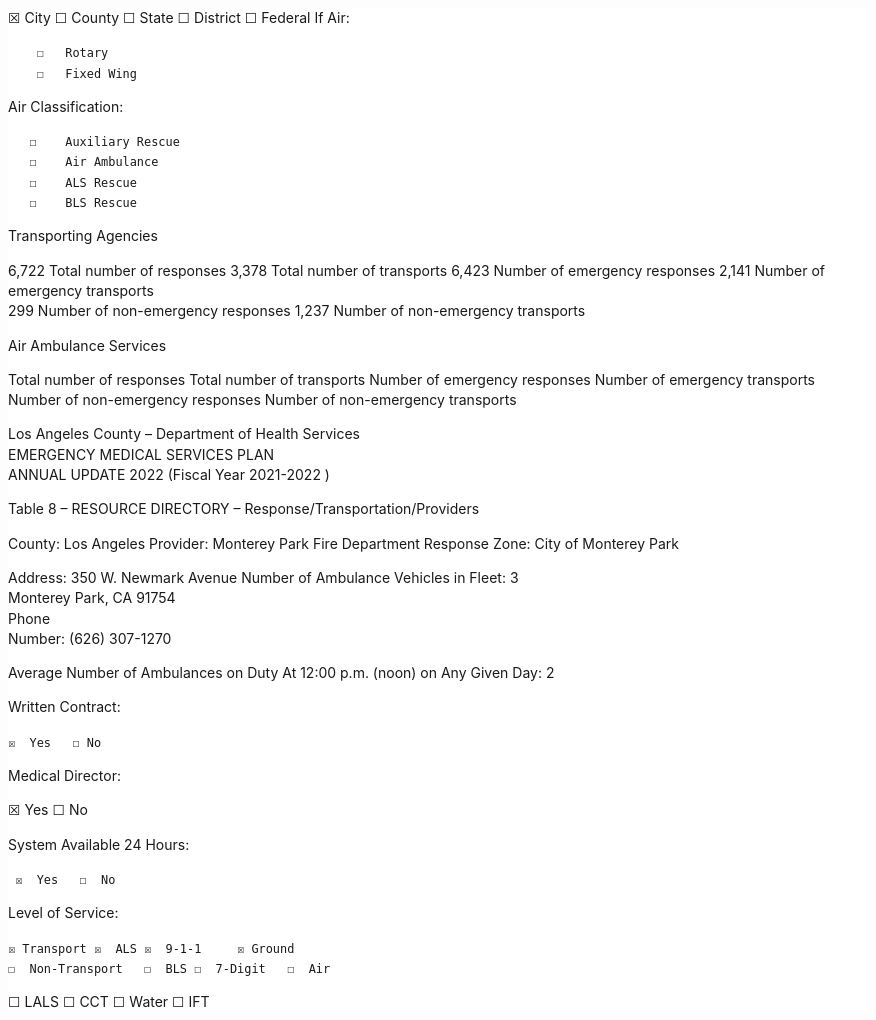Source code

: ☒   City ☐   County 
☐   State ☐   District 
☐   Federal 
If Air: 
 
        ☐   Rotary 
        ☐   Fixed Wing 
Air Classification: 
 
       ☐    Auxiliary Rescue 
       ☐    Air Ambulance 
       ☐    ALS Rescue 
       ☐    BLS Rescue 
 
Transporting Agencies 
 
  6,722 Total number of responses   3,378 Total number of transports 
  6,423 Number of emergency responses    2,141 Number of emergency transports  
  299 Number of non-emergency responses    1,237 Number of non-emergency transports  
 
Air Ambulance Services 
 
  Total number of responses    Total number of transports 
  Number of emergency responses     Number of emergency transports  
  Number of non-emergency responses     Number of non-emergency transports 
 

Los Angeles County – Department of Health Services  
EMERGENCY MEDICAL SERVICES PLAN  
ANNUAL UPDATE 2022 (Fiscal Year 2021-2022  ) 
  
Table 8 – RESOURCE DIRECTORY – Response/Transportation/Providers 
 
County: Los Angeles Provider: Monterey Park Fire Department Response Zone: City of Monterey Park 
 
Address: 350 W. Newmark Avenue  Number of Ambulance Vehicles in Fleet:                  3     
 Monterey Park, CA 91754    
Phone  
Number: 
(626) 307-1270 
 
 Average Number of Ambulances on Duty 
At 12:00 p.m. (noon) on Any Given Day: 
                 2   
 
Written Contract: 
 
    ☒  Yes   ☐ No 
 
Medical Director: 
 
   ☒  Yes   ☐  No 
 
System Available 24 Hours: 
 
     ☒  Yes   ☐  No 
 
Level of Service: 
 
    ☒ Transport ☒  ALS ☒  9-1-1     ☒ Ground 
    ☐  Non-Transport   ☐  BLS ☐  7-Digit   ☐  Air 
   ☐  LALS       ☐  CCT      ☐ Water 
     ☐  IFT         
 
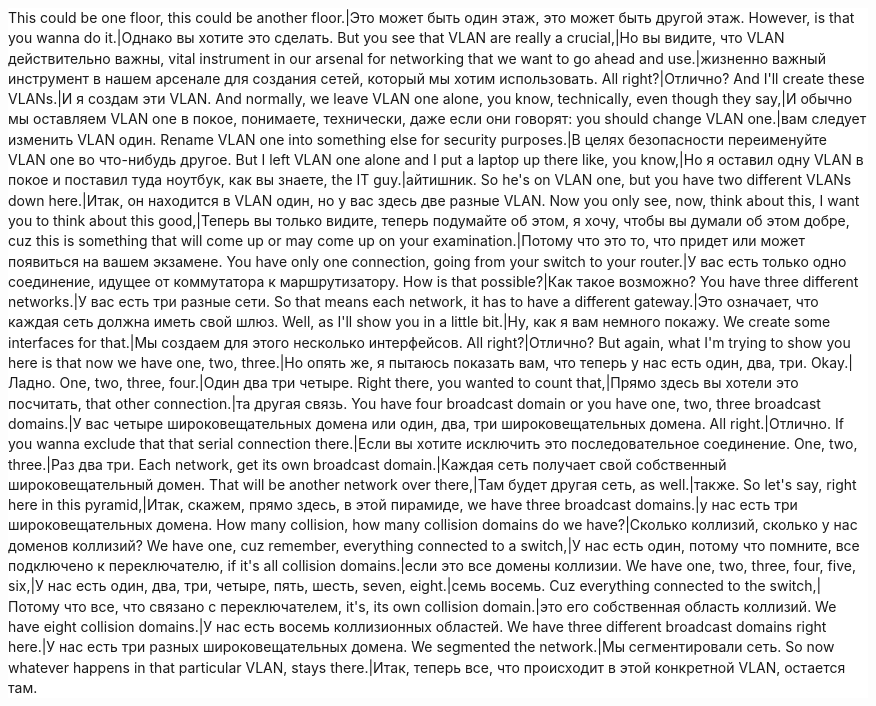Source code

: This could be one floor, this could be another floor.|Это может быть один этаж, это может быть другой этаж.
However, is that you wanna do it.|Однако вы хотите это сделать.
But you see that VLAN are really a crucial,|Но вы видите, что VLAN действительно важны,
vital instrument in our arsenal for networking that we want to go ahead and use.|жизненно важный инструмент в нашем арсенале для создания сетей, который мы хотим использовать.
All right?|Отлично?
And I'll create these VLANs.|И я создам эти VLAN.
And normally, we leave VLAN one alone, you know, technically, even though they say,|И обычно мы оставляем VLAN one в покое, понимаете, технически, даже если они говорят:
you should change VLAN one.|вам следует изменить VLAN один.
Rename VLAN one into something else for security purposes.|В целях безопасности переименуйте VLAN one во что-нибудь другое.
But I left VLAN one alone and I put a laptop up there like, you know,|Но я оставил одну VLAN в покое и поставил туда ноутбук, как вы знаете,
the IT guy.|айтишник.
So he's on VLAN one, but you have two different VLANs down here.|Итак, он находится в VLAN один, но у вас здесь две разные VLAN.
Now you only see, now, think about this, I want you to think about this good,|Теперь вы только видите, теперь подумайте об этом, я хочу, чтобы вы думали об этом добре,
cuz this is something that will come up or may come up on your examination.|Потому что это то, что придет или может появиться на вашем экзамене.
You have only one connection, going from your switch to your router.|У вас есть только одно соединение, идущее от коммутатора к маршрутизатору.
How is that possible?|Как такое возможно?
You have three different networks.|У вас есть три разные сети.
So that means each network, it has to have a different gateway.|Это означает, что каждая сеть должна иметь свой шлюз.
Well, as I'll show you in a little bit.|Ну, как я вам немного покажу.
We create some interfaces for that.|Мы создаем для этого несколько интерфейсов.
All right?|Отлично?
But again, what I'm trying to show you here is that now we have one, two, three.|Но опять же, я пытаюсь показать вам, что теперь у нас есть один, два, три.
Okay.|Ладно.
One, two, three, four.|Один два три четыре.
Right there, you wanted to count that,|Прямо здесь вы хотели это посчитать,
that other connection.|та другая связь.
You have four broadcast domain or you have one, two, three broadcast domains.|У вас четыре широковещательных домена или один, два, три широковещательных домена.
All right.|Отлично.
If you wanna exclude that that serial connection there.|Если вы хотите исключить это последовательное соединение.
One, two, three.|Раз два три.
Each network, get its own broadcast domain.|Каждая сеть получает свой собственный широковещательный домен.
That will be another network over there,|Там будет другая сеть,
as well.|также.
So let's say, right here in this pyramid,|Итак, скажем, прямо здесь, в этой пирамиде,
we have three broadcast domains.|у нас есть три широковещательных домена.
How many collision, how many collision domains do we have?|Сколько коллизий, сколько у нас доменов коллизий?
We have one, cuz remember, everything connected to a switch,|У нас есть один, потому что помните, все подключено к переключателю,
if it's all collision domains.|если это все домены коллизии.
We have one, two, three, four, five, six,|У нас есть один, два, три, четыре, пять, шесть,
seven, eight.|семь восемь.
Cuz everything connected to the switch,|Потому что все, что связано с переключателем,
it's, its own collision domain.|это его собственная область коллизий.
We have eight collision domains.|У нас есть восемь коллизионных областей.
We have three different broadcast domains right here.|У нас есть три разных широковещательных домена.
We segmented the network.|Мы сегментировали сеть.
So now whatever happens in that particular VLAN, stays there.|Итак, теперь все, что происходит в этой конкретной VLAN, остается там.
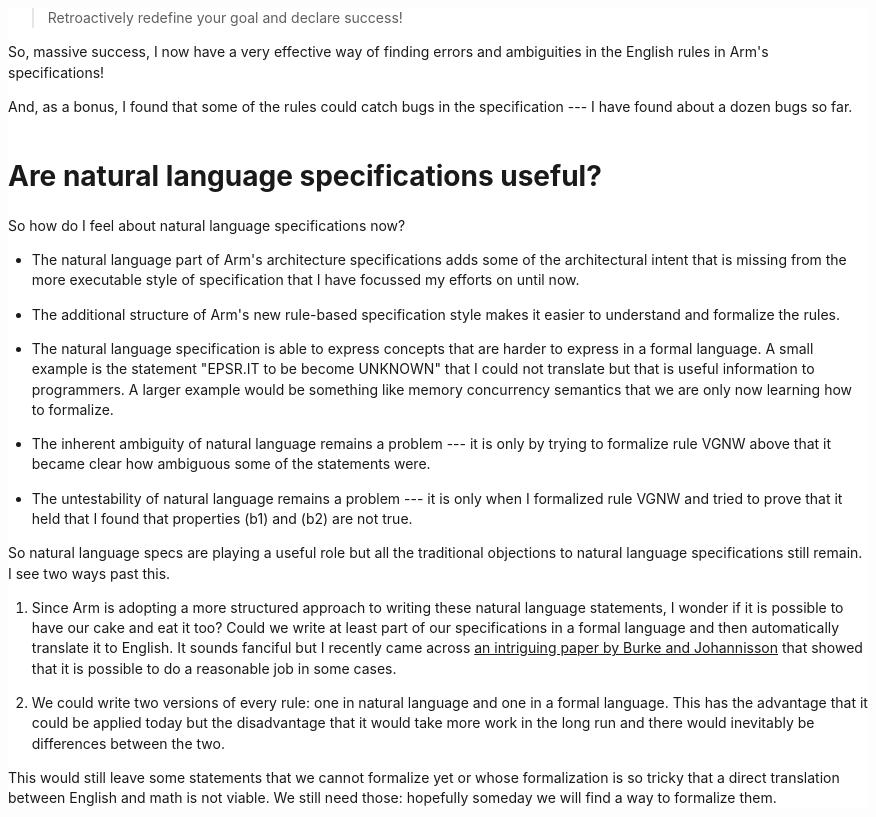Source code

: > Retroactively redefine your goal and declare success!

So, massive success, I now have a very effective way of finding errors and
ambiguities in the English rules in Arm's specifications!

And, as a bonus, I found that some of the rules could catch bugs in the
specification --- I have found about a dozen bugs so far.

# Are natural language specifications useful?

So how do I feel about natural language specifications now?

* The natural language part of Arm's architecture specifications
  adds some of the architectural intent that is missing from the more
  executable style of specification that I have focussed my efforts on
  until now.

* The additional structure of Arm's new rule-based specification style
  makes it easier to understand and formalize the rules.

* The natural language specification is able to express concepts that
  are harder to express in a formal language.  A small example is the
  statement "EPSR.IT to be become UNKNOWN" that I could not translate
  but that is useful information to programmers.  A larger example
  would be something like memory concurrency semantics that we are
  only now learning how to formalize.

* The inherent ambiguity of natural language remains a problem --- it is only
  by trying to formalize rule VGNW above that it became clear how
  ambiguous some of the statements were.

* The untestability of natural language remains a problem --- it is only
  when I formalized rule VGNW and tried to prove that it held that
  I found that properties (b1) and (b2) are not true.

So natural language specs are playing a useful role but all the traditional
objections to natural language specifications still remain.
I see two ways past this.

1. Since Arm is adopting a more structured approach to writing these natural
   language statements, I wonder if it is possible to have our cake and eat it
   too?  Could we write at least part of our specifications in a formal language
   and then automatically translate it to English.
   It sounds fanciful but I recently came across [an intriguing paper by
   Burke and Johannisson](http://i12www.iti.uni-karlsruhe.de/~key/oclnl/lacl05.pdf)
   that showed that it is possible to do a reasonable job in some cases.

2. We could write two versions of every rule: one in natural language and
   one in a formal language.  This has the advantage that it could be applied
   today but the disadvantage that it would take more work in the long run
   and there would inevitably be differences between the two.

This would still leave some statements that we cannot formalize yet or whose
formalization is so tricky that a direct translation between English
and math is not viable.  We still need those: hopefully someday we will
find a way to formalize them.
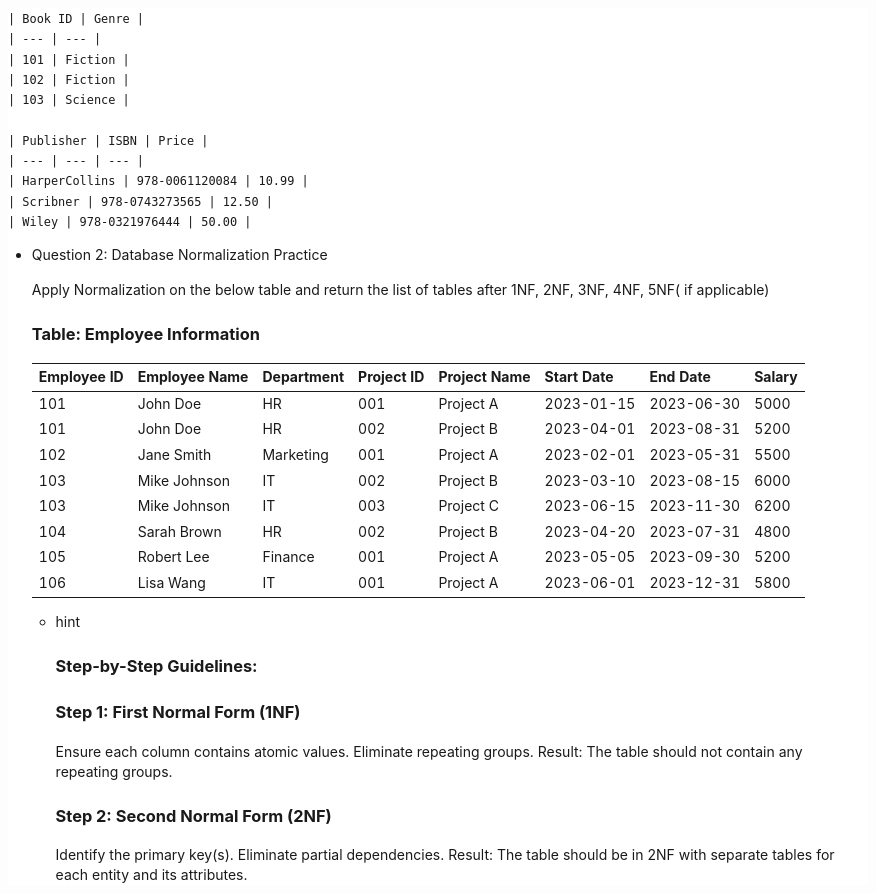     | Book ID | Genre |
    | --- | --- |
    | 101 | Fiction |
    | 102 | Fiction |
    | 103 | Science |
    
    | Publisher | ISBN | Price |
    | --- | --- | --- |
    | HarperCollins | 978-0061120084 | 10.99 |
    | Scribner | 978-0743273565 | 12.50 |
    | Wiley | 978-0321976444 | 50.00 |
    
- Question 2: Database Normalization Practice
    
    Apply Normalization on the below table and return the list of tables after 1NF, 2NF, 3NF, 4NF, 5NF( if applicable)
    
    ### Table: Employee Information
    
    | Employee ID | Employee Name | Department | Project ID | Project Name | Start Date | End Date | Salary |
    | --- | --- | --- | --- | --- | --- | --- | --- |
    | 101 | John Doe | HR | 001 | Project A | 2023-01-15 | 2023-06-30 | 5000 |
    | 101 | John Doe | HR | 002 | Project B | 2023-04-01 | 2023-08-31 | 5200 |
    | 102 | Jane Smith | Marketing | 001 | Project A | 2023-02-01 | 2023-05-31 | 5500 |
    | 103 | Mike Johnson | IT | 002 | Project B | 2023-03-10 | 2023-08-15 | 6000 |
    | 103 | Mike Johnson | IT | 003 | Project C | 2023-06-15 | 2023-11-30 | 6200 |
    | 104 | Sarah Brown | HR | 002 | Project B | 2023-04-20 | 2023-07-31 | 4800 |
    | 105 | Robert Lee | Finance | 001 | Project A | 2023-05-05 | 2023-09-30 | 5200 |
    | 106 | Lisa Wang | IT | 001 | Project A | 2023-06-01 | 2023-12-31 | 5800 |
    
    - hint
        
        ### Step-by-Step Guidelines:
        
        ### Step 1: First Normal Form (1NF)
        
        Ensure each column contains atomic values. Eliminate repeating groups. Result: The table should not contain any repeating groups.
        
        ### Step 2: Second Normal Form (2NF)
        
        Identify the primary key(s). Eliminate partial dependencies. Result: The table should be in 2NF with separate tables for each entity and its attributes.
        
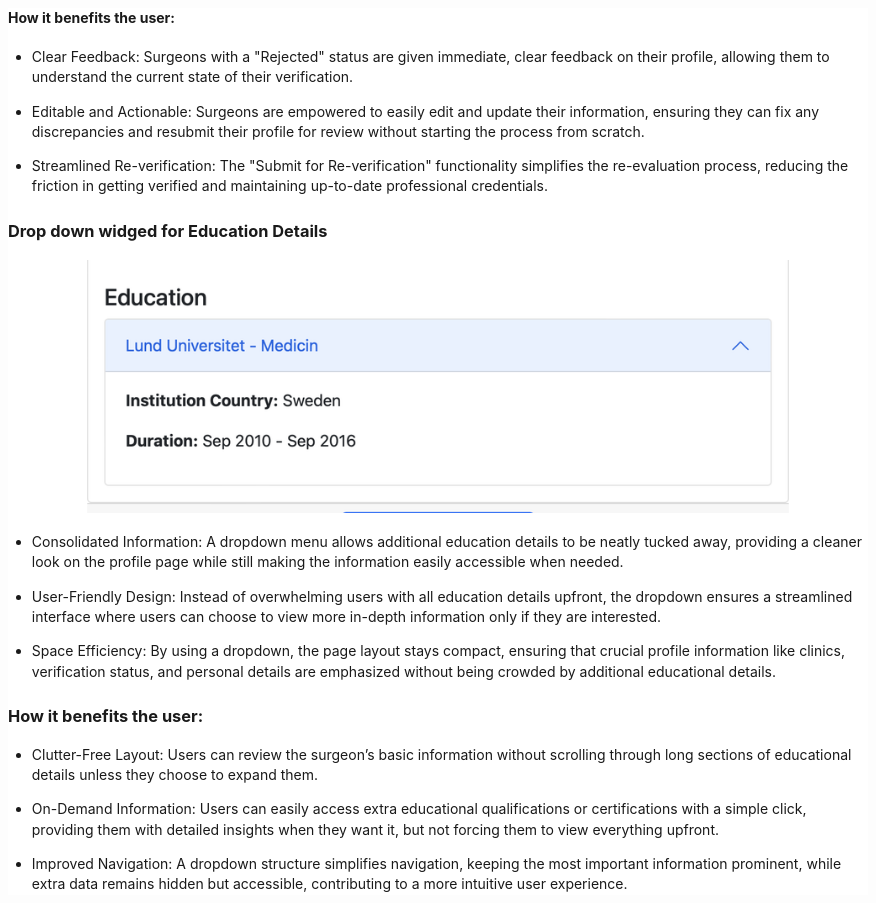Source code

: #### How it benefits the user:

- Clear Feedback: Surgeons with a "Rejected" status are given immediate, clear feedback on their profile, allowing them to understand the current state of their verification.

- Editable and Actionable: Surgeons are empowered to easily edit and update their information, ensuring they can fix any discrepancies and resubmit their profile for review without starting the process from scratch.

- Streamlined Re-verification: The "Submit for Re-verification" functionality simplifies the re-evaluation process, reducing the friction in getting verified and maintaining up-to-date professional credentials.

### Drop down widged for Education Details

![Drop down widged for Education Details](img/widget.png)

- Consolidated Information: A dropdown menu allows additional education details to be neatly tucked away, providing a cleaner look on the profile page while still making the information easily accessible when needed.

- User-Friendly Design: Instead of overwhelming users with all education details upfront, the dropdown ensures a streamlined interface where users can choose to view more in-depth information only if they are interested.

- Space Efficiency: By using a dropdown, the page layout stays compact, ensuring that crucial profile information like clinics, verification status, and personal details are emphasized without being crowded by additional educational details.

### How it benefits the user:

- Clutter-Free Layout: Users can review the surgeon’s basic information without scrolling through long sections of educational details unless they choose to expand them.

- On-Demand Information: Users can easily access extra educational qualifications or certifications with a simple click, providing them with detailed insights when they want it, but not forcing them to view everything upfront.

- Improved Navigation: A dropdown structure simplifies navigation, keeping the most important information prominent, while extra data remains hidden but accessible, contributing to a more intuitive user experience.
◇ ◇ ◇ ◇
Spot every line in the entries that includes the word "would", and copy each one out.

_Written response_
  would be something like memory concurrency semantics that we are
   today but the disadvantage that it would take more work in the long run
   and there would inevitably be differences between the two.
This would still leave some statements that we cannot formalize yet or whose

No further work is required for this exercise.